L’homme qui se baptisa lui-même. — Un jour, en Inde, un missionnaire, dans une de ses tournées, rencontra un homme qui habitait à une grande distance de toute station missionnaire, qui n’avait jamais vu aucun missionnaire, ni aucun catéchiste indigène, mais qui était très familier avec le texte des Évangiles. Il avait lu les Évangiles avec soin et à réitérées fois, et avait adopté pour son Gourou celui dont ils lui traçaient le portrait. Qu’en résulta-t-il ? Cet homme, saisi en voyant la bonté de son nouveau Gourou, s’était dit : « Il faut que j’obéisse à ce Gourou.
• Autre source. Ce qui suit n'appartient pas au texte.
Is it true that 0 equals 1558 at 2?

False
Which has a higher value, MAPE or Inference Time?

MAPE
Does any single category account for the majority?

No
Voyons ses commandements ». Reprenant la lecture de l’Évangile, il trouva qu’il devait être baptisé au nom du Père, du Fils et du Saint-Esprit. Comment faire ? Il ne connaissait pas d’église, il n’avait jamais assisté à un baptême. A sa manière, il obéit au commandement. Jour après jour, il descendait dans un réservoir d’eau, et là, levant les yeux vers le ciel, il disait : « Je me baptise au nom du Père, du Fils et du Saint-Esprit ». A chacun de ces noms, il se plongeait dans l’eau. Puis, il trouva un autre commandement, à savoir qu’il devait manger et boire en mémoire de la mort du Christ jusqu’à son retour. Dès lors, chaque jour, il prit une poignée de riz et la mangea en disant : « Je fais ceci en mémoire de Christ », puis il buvait un peu d’eau en disant : « Je fais ceci parce que Christ est mort pour moi » (Raconté par le missionnaire Henry Haigh en 1896).
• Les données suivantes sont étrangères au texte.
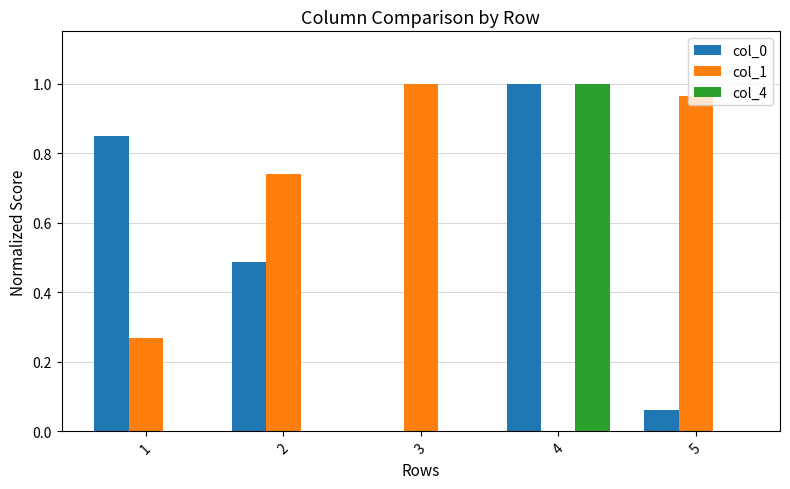

The value of col_1 at 2 is 1.2. True or false?

False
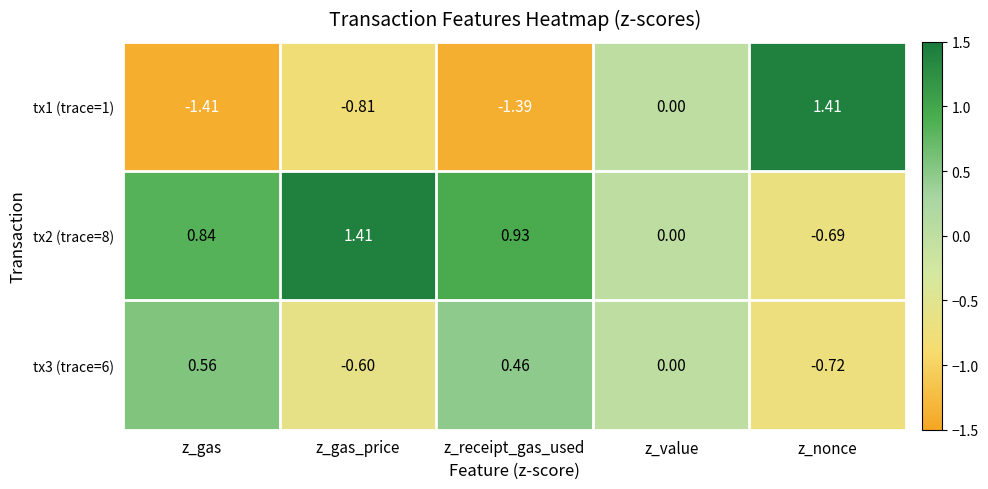

Which series has the largest range (max minus min)?

tx1 (trace=1)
Chez la femme d’un rajah. — Il y a peu de temps, chez les Telingas, un exemplaire de la Bible avait été donné à la femme d’un rajah. Cette Bible est devenue l’objet de la méditation constante de la princesse, et fait toute sa joie. Telle salle du palais qui, jadis, était pleine d’idoles et de peintures païennes, n’a maintenant pour ornements que la Bible et des livres chrétiens. Cette princesse a envoyé un don à la Société biblique britannique, en exprimant le désir de voir le saint volume répandu de telle sorte que chacun pût connaître la vérité qu’il annonce (Ce fait est raconté dans le rapport de 1909 de la Société biblique britannique).